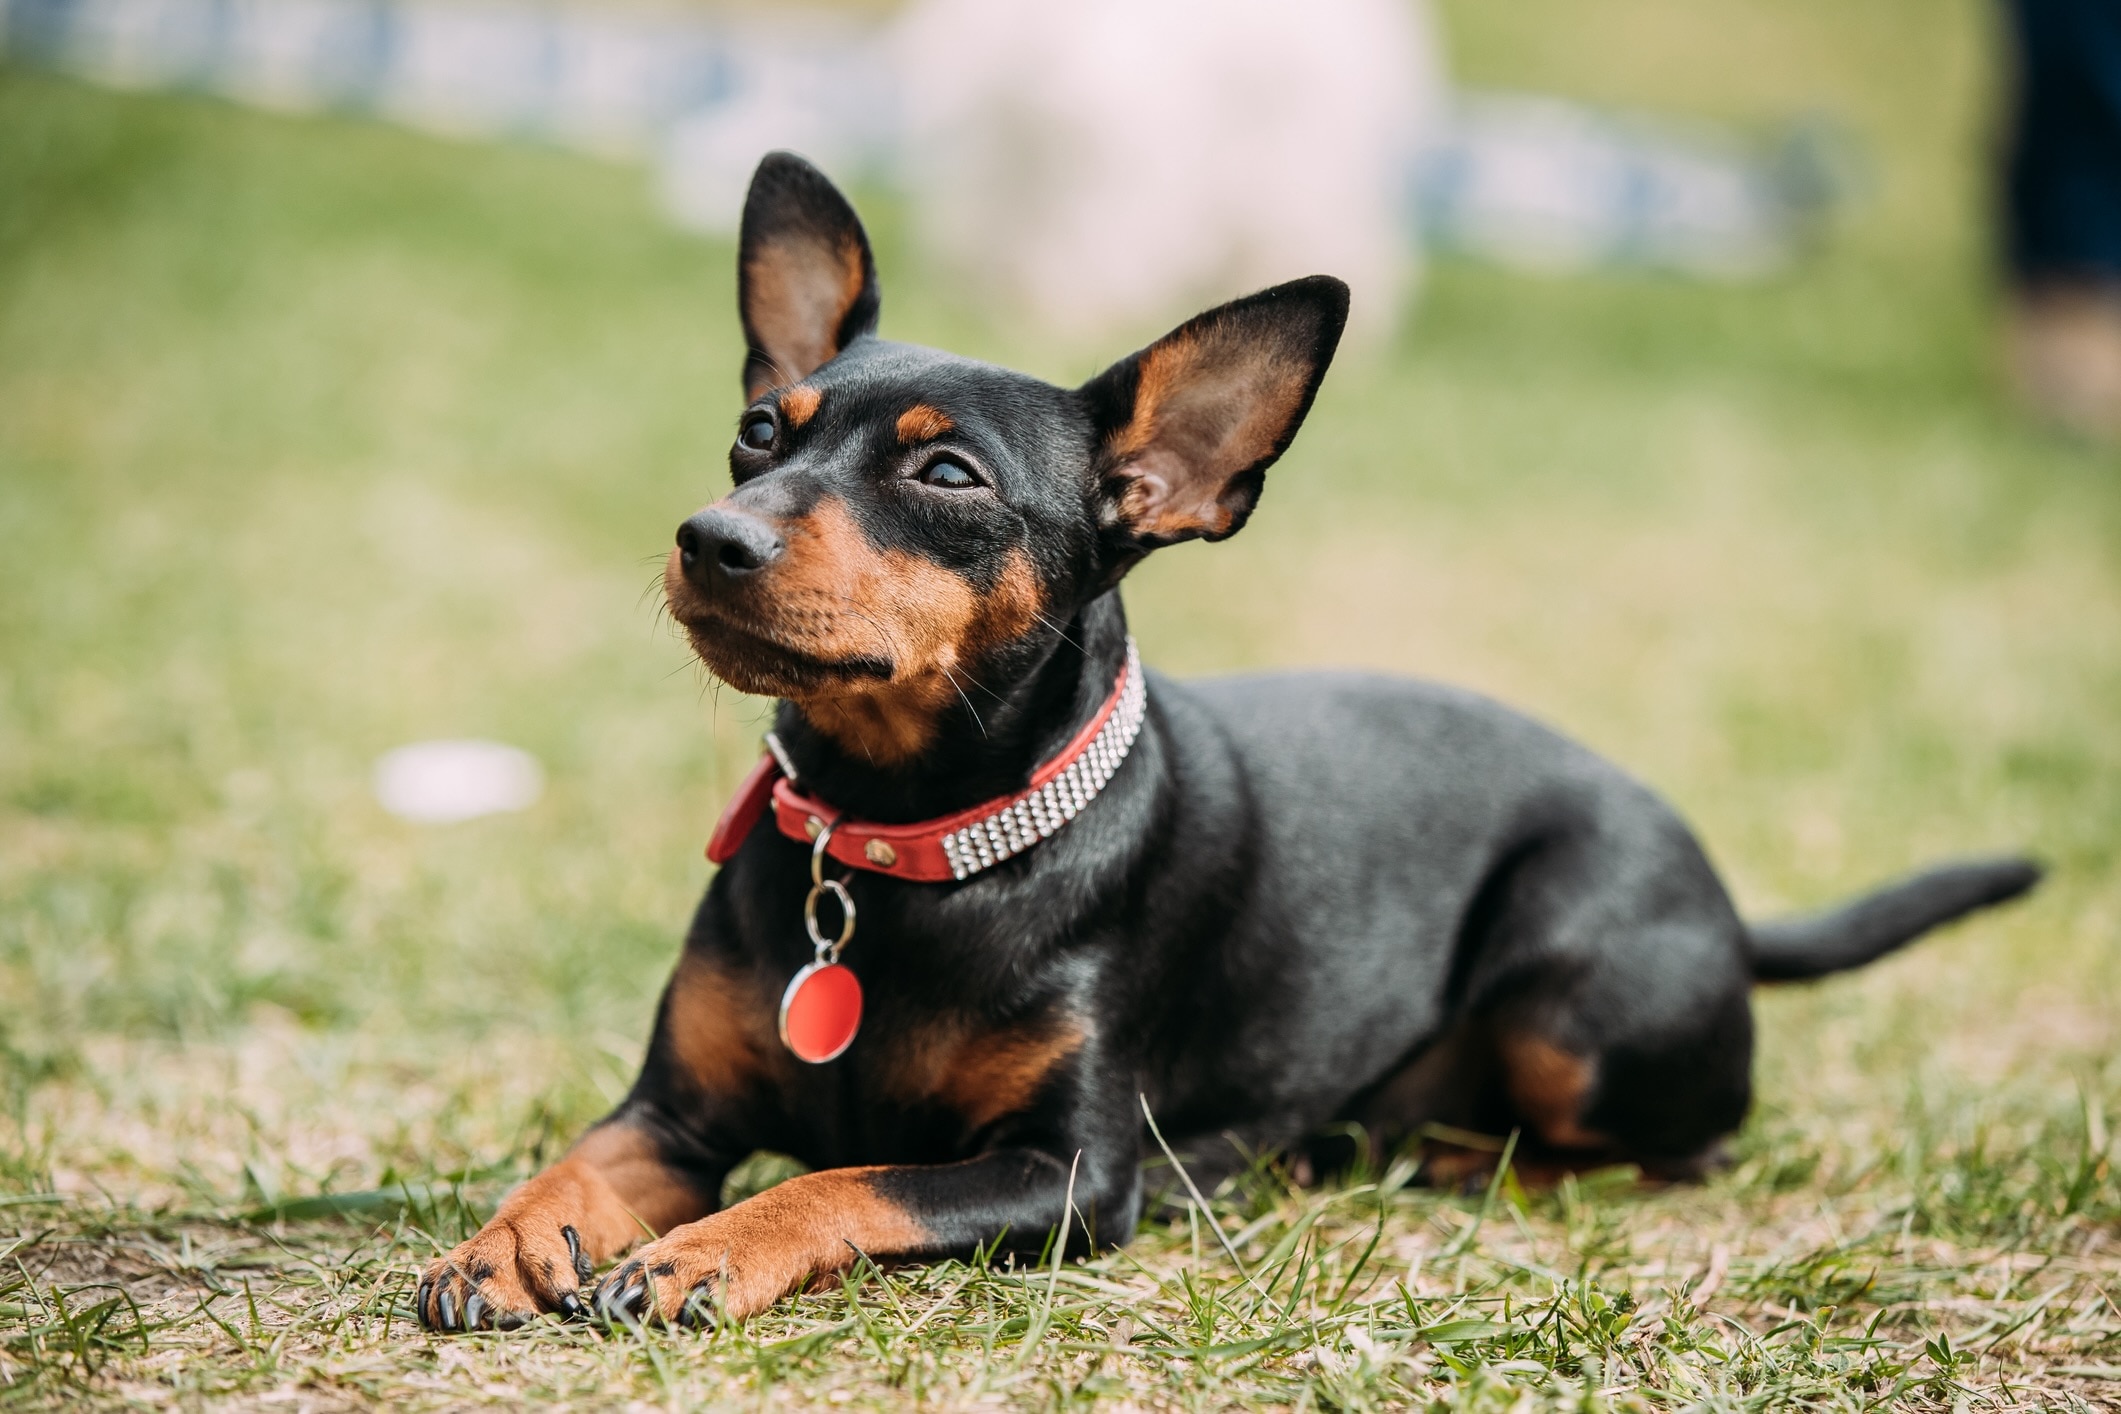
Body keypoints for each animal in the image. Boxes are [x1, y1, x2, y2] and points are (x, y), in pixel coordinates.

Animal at [417, 157, 2036, 1339]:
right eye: (762, 429)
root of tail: (1730, 906)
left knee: (1671, 1145)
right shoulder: (670, 1112)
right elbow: (580, 1160)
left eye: (947, 474)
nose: (712, 536)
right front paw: (506, 1240)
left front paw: (707, 1249)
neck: (901, 839)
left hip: (1578, 1002)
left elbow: (852, 1181)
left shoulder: (1073, 1176)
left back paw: (1443, 1153)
★ ★ ★
Return an exact copy of the data above, apart from any pictures.

* Task result
Body keypoints for each animal in the image. Boxes are [x1, y1, x2, y2] and points are (x, y), in pixel coordinates.

Animal at [417, 157, 2036, 1339]:
right eye: (762, 429)
root of tail: (1730, 906)
left knee: (1671, 1145)
right shoulder: (670, 1112)
right elbow: (580, 1160)
left eye: (947, 474)
nose: (712, 536)
right front paw: (506, 1240)
left front paw: (707, 1249)
neck: (901, 839)
left hip: (1578, 1002)
left elbow: (852, 1181)
left shoulder: (1073, 1176)
left back paw: (1443, 1153)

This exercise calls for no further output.